#### Exercise description:
Every record must be copied exactly.

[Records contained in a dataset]
= Beginning of Section =

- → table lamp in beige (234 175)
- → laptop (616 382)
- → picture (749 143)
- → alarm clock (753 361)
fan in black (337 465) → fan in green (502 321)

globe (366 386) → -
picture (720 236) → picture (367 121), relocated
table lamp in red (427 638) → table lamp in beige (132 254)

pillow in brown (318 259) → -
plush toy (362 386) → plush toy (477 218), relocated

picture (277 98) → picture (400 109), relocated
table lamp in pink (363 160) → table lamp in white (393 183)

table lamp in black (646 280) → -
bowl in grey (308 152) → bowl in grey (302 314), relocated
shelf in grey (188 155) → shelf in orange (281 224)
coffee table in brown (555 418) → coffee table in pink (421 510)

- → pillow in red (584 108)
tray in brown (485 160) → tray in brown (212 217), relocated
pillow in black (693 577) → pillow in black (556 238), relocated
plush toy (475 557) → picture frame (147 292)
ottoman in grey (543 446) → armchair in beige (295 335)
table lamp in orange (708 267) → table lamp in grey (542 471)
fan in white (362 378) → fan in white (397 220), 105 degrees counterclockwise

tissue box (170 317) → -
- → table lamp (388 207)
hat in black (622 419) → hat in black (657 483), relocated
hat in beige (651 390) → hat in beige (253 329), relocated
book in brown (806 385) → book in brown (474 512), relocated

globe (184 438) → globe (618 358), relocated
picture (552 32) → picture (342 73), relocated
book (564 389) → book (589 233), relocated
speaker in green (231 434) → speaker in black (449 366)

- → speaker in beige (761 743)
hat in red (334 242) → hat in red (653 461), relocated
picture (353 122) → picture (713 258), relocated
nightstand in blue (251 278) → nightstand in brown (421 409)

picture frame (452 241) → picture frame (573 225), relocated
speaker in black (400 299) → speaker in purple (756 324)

= End of Section =

#### Result below:
- → table lamp in beige (234 175)
- → laptop (616 382)
- → picture (749 143)
- → alarm clock (753 361)
fan in black (337 465) → fan in green (502 321)

globe (366 386) → -
picture (720 236) → picture (367 121), relocated
table lamp in red (427 638) → table lamp in beige (132 254)

pillow in brown (318 259) → -
plush toy (362 386) → plush toy (477 218), relocated

picture (277 98) → picture (400 109), relocated
table lamp in pink (363 160) → table lamp in white (393 183)

table lamp in black (646 280) → -
bowl in grey (308 152) → bowl in grey (302 314), relocated
shelf in grey (188 155) → shelf in orange (281 224)
coffee table in brown (555 418) → coffee table in pink (421 510)

- → pillow in red (584 108)
tray in brown (485 160) → tray in brown (212 217), relocated
pillow in black (693 577) → pillow in black (556 238), relocated
plush toy (475 557) → picture frame (147 292)
ottoman in grey (543 446) → armchair in beige (295 335)
table lamp in orange (708 267) → table lamp in grey (542 471)
fan in white (362 378) → fan in white (397 220), 105 degrees counterclockwise

tissue box (170 317) → -
- → table lamp (388 207)
hat in black (622 419) → hat in black (657 483), relocated
hat in beige (651 390) → hat in beige (253 329), relocated
book in brown (806 385) → book in brown (474 512), relocated

globe (184 438) → globe (618 358), relocated
picture (552 32) → picture (342 73), relocated
book (564 389) → book (589 233), relocated
speaker in green (231 434) → speaker in black (449 366)

- → speaker in beige (761 743)
hat in red (334 242) → hat in red (653 461), relocated
picture (353 122) → picture (713 258), relocated
nightstand in blue (251 278) → nightstand in brown (421 409)

picture frame (452 241) → picture frame (573 225), relocated
speaker in black (400 299) → speaker in purple (756 324)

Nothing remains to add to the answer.